\( R^2 \) between zero and 1.
Read in the manipulate software.
fetchData("M155/littleR.R")
## Retrieving from http://www.mosaic-web.org/go/datasets/M155/littleR.R
## [1] TRUE
Run littleR.
The blue vector is constructed from a linear combination of a red vector and a black vector. Move the slider to change the amount of the black vector that goes into the sum.
The vectors are being displayed in both variable space and case space. Notice how the roundness of the case-space cloud reflects the angle. The correlation coefficient, r, corresponds to the roundness and to the angle \( \theta \) between the blue and black vectors.
Context to think about: Grades and the GPA.

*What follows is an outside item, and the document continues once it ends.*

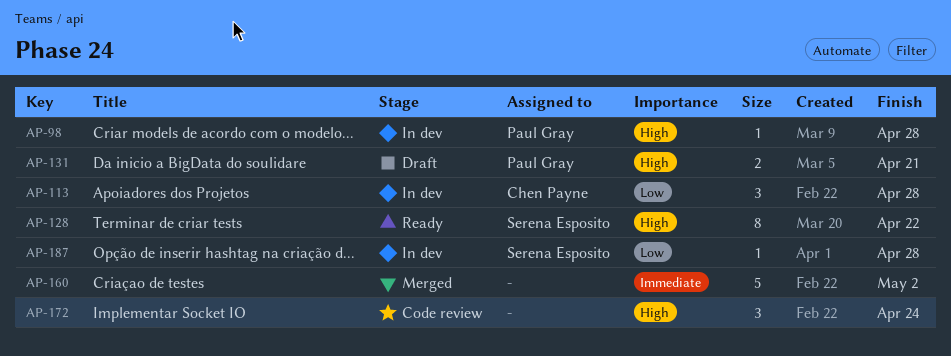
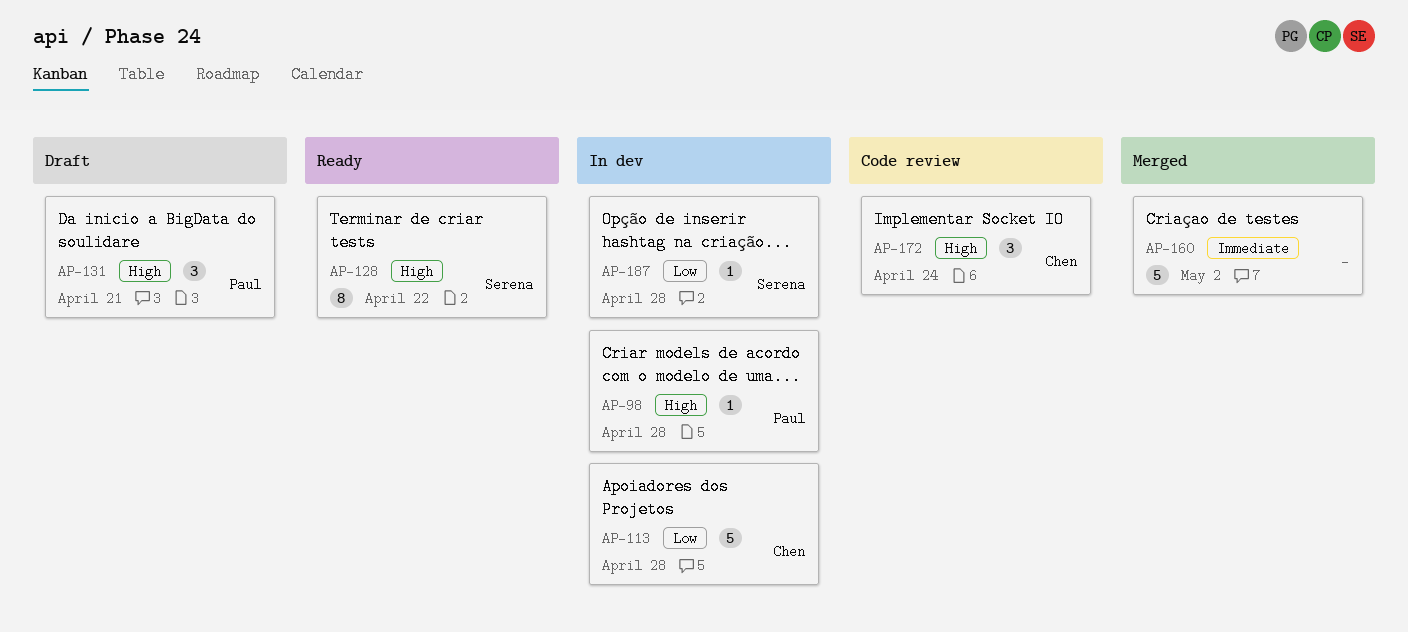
AP-113, estimate: 3 -> 5
AP-131, estimate: 2 -> 3
AP-172, owner: none -> Chen Payne

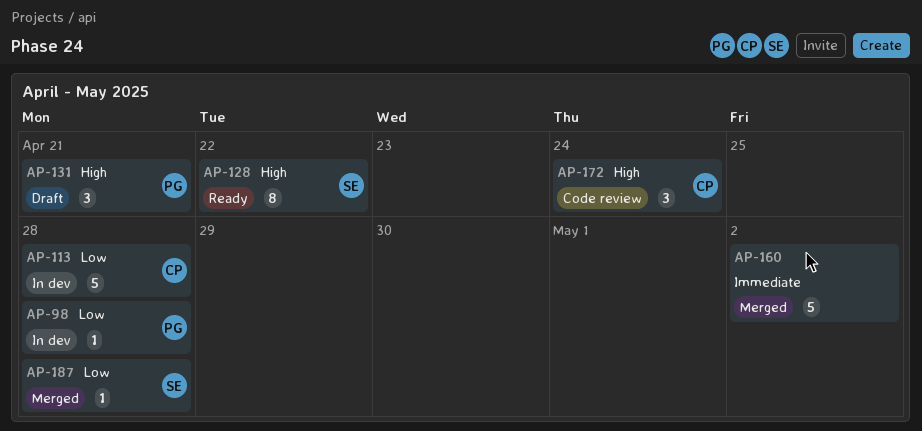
AP-98, priority: High -> Low
AP-187, status: In dev -> Merged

Suppose that a new measure of academic achievement were proposed. How would you decide if it's better than GPA?
Suppose I have a used car. I'm going away for a year and thinking of selling it. On the other hand, it would be nice to have a car available when I get back. How much will it cost me to delay selling the car for a year?
Consider several models of used car prices fitted to data on used Hondas:
cars = fetchData("used-hondas.csv")
## Retrieving from http://www.mosaic-web.org/go/datasets/used-hondas.csv
mod1 = lm(Price ~ Age, data = cars)
mod2 = lm(Price ~ Mileage, data = cars)
mod3 = lm(Price ~ Mileage + Age, data = cars)

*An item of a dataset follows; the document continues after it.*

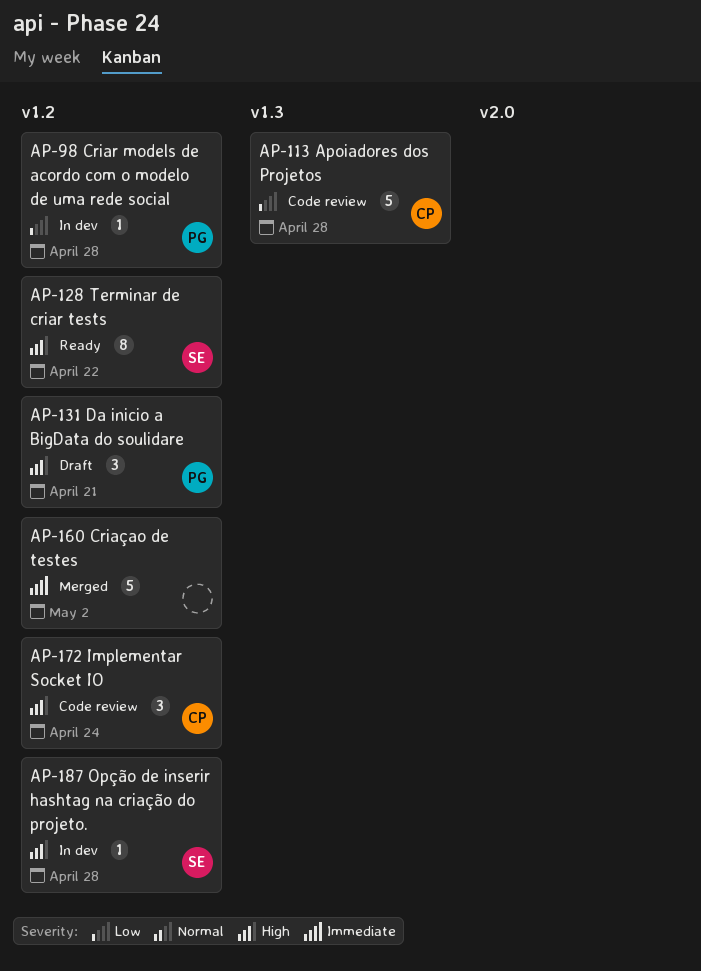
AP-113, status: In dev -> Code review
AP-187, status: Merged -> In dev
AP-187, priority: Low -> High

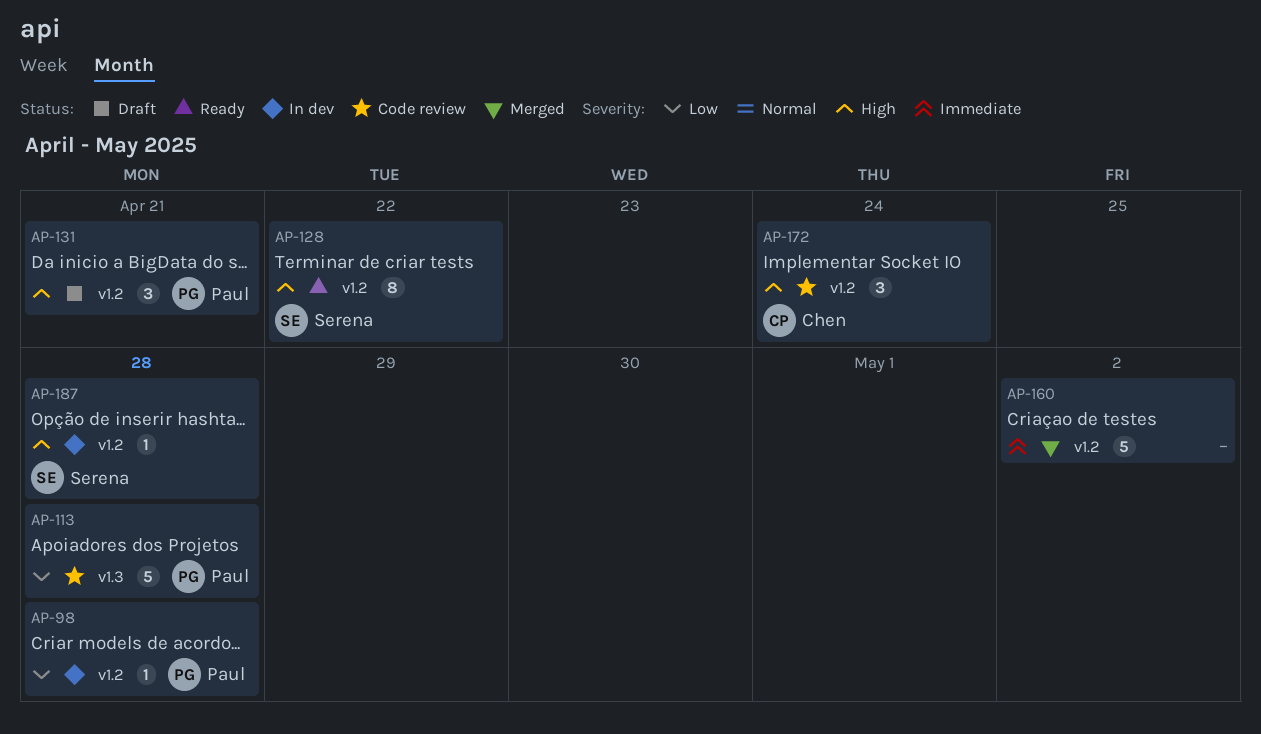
AP-113, owner: Chen -> Paul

mod4 = lm(Price ~ Mileage * Age, data = cars)
Each of the first three is nested in the 4th. You can play around with the various models this way:
fetchData("mLM.R")
mLM(Price ~ Age * Mileage, data = cars)
Include and exclude terms to try to answer this question:
Which is the right model to use to inform my car-selling decision?

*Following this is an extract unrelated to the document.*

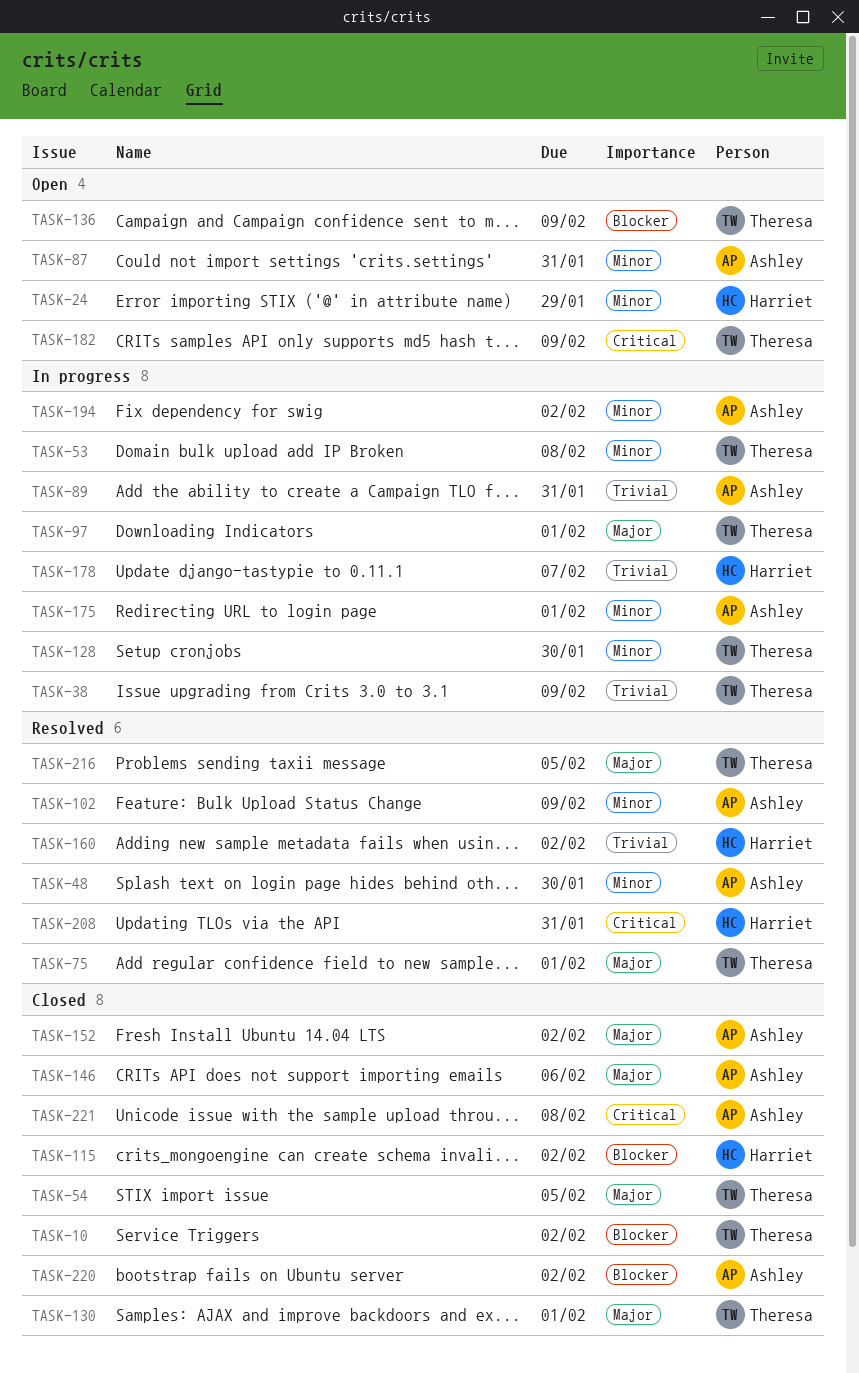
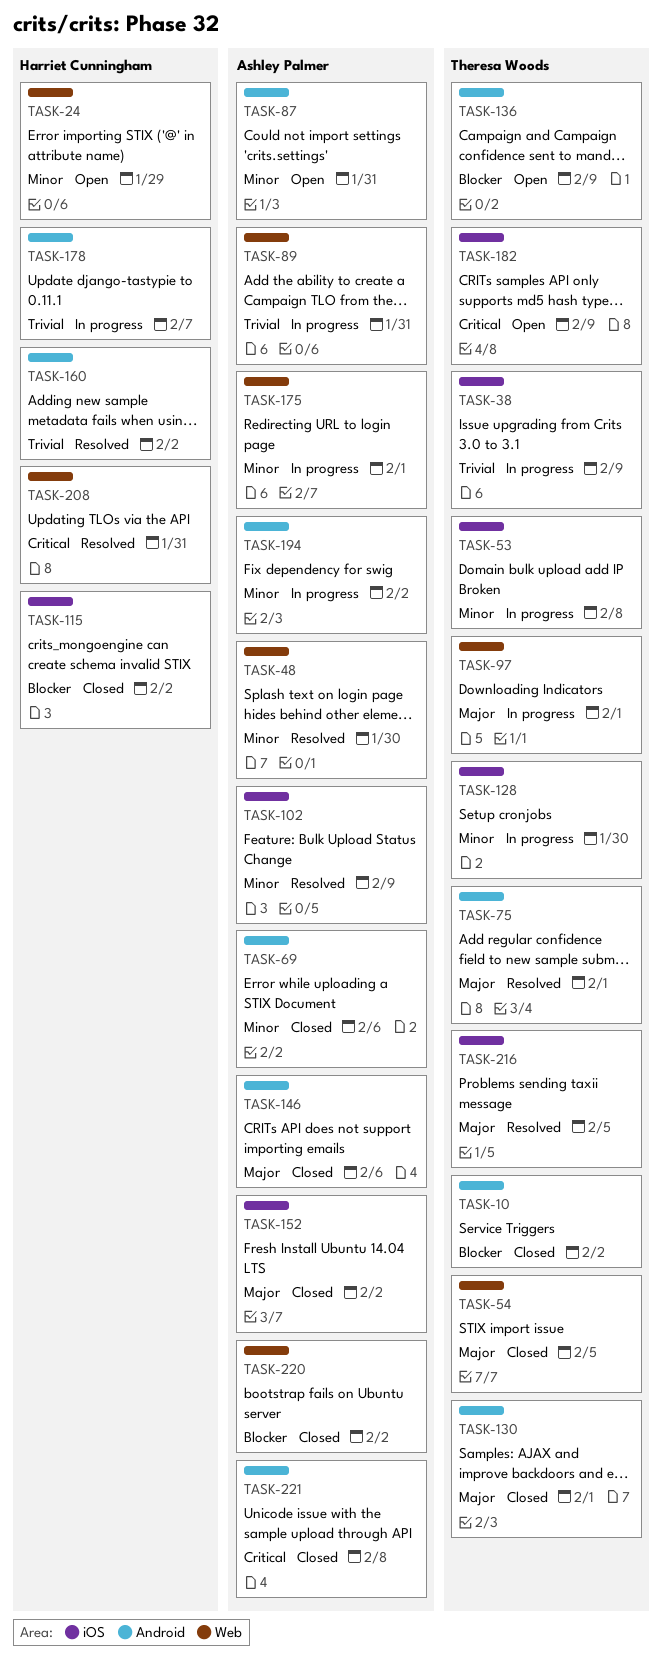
TASK-69: none -> present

Tempting to use model 1, since Age is the only variable that I'm interested in.
xyplot(fitted(mod1) + Price ~ Age, data = cars)
It's a bit hard to see the model. Let's try another way of plotting it.
f1 = makeFun(mod1)
plotPoints(Price ~ Age, data = cars)
plotFun(f1(Age) ~ Age, add = TRUE)
How much the price goes down with a year depends on how old the car is, but you can get the rate from the derivative of the function. Let's evaluate that derivative for an 8-year old car with 50,000 miles:
f1 = makeFun(mod1)
df1 = D(f1(Age) ~ Age)
df1(Age = 8)
## 1
## -1559
Or, since I'm really thinking about a 1-year difference:
f1(Age = c(9, 8), Mileage = 50000)
## 1 2
## 6465 8023
Take the difference. QUESTION: How come I get the same answer for the finite-difference and the derivative?
But let's consider mod4
f4 = makeFun(mod4)
plotFun(f4(Age = a, Mileage = m) ~ a & m, a.lim = c(0, 10), m.lim = c(0, 1e+05),
levels = 1000 * (1:20), npts = 200)
plotPoints(Mileage ~ Age, data = cars, add = TRUE, pch = 20, col = "red")
Examine the change as age goes up by one year. Should I hold mileage constant or should I let the mileage change with age in the typical way?
Here's the same question another way: Do I want to compare cars with different mileages and different ages, or do I want to compare cares with different ages and the same mileage.
Calculating the partial derivative or partial change:
f4(Age = c(8, 9), Mileage = 50000)
## 1 2
## 12815 12238
df4da = D(f4(Age = Age, Mileage = Mileage) ~ Age)
df4da(Age = 8, Mileage = 50000)
## 1
## -577
Relate to the two-variable polynomial: \( f(x,y) = a_0 + a_1 x + a_2 y + a3 x y + ... \)
Relate to the three-variable polynomial.
Total-vs-partial In-class activity
The question is whether girls' shoes are narrower than boys' because girls' feet are narrower. Address this.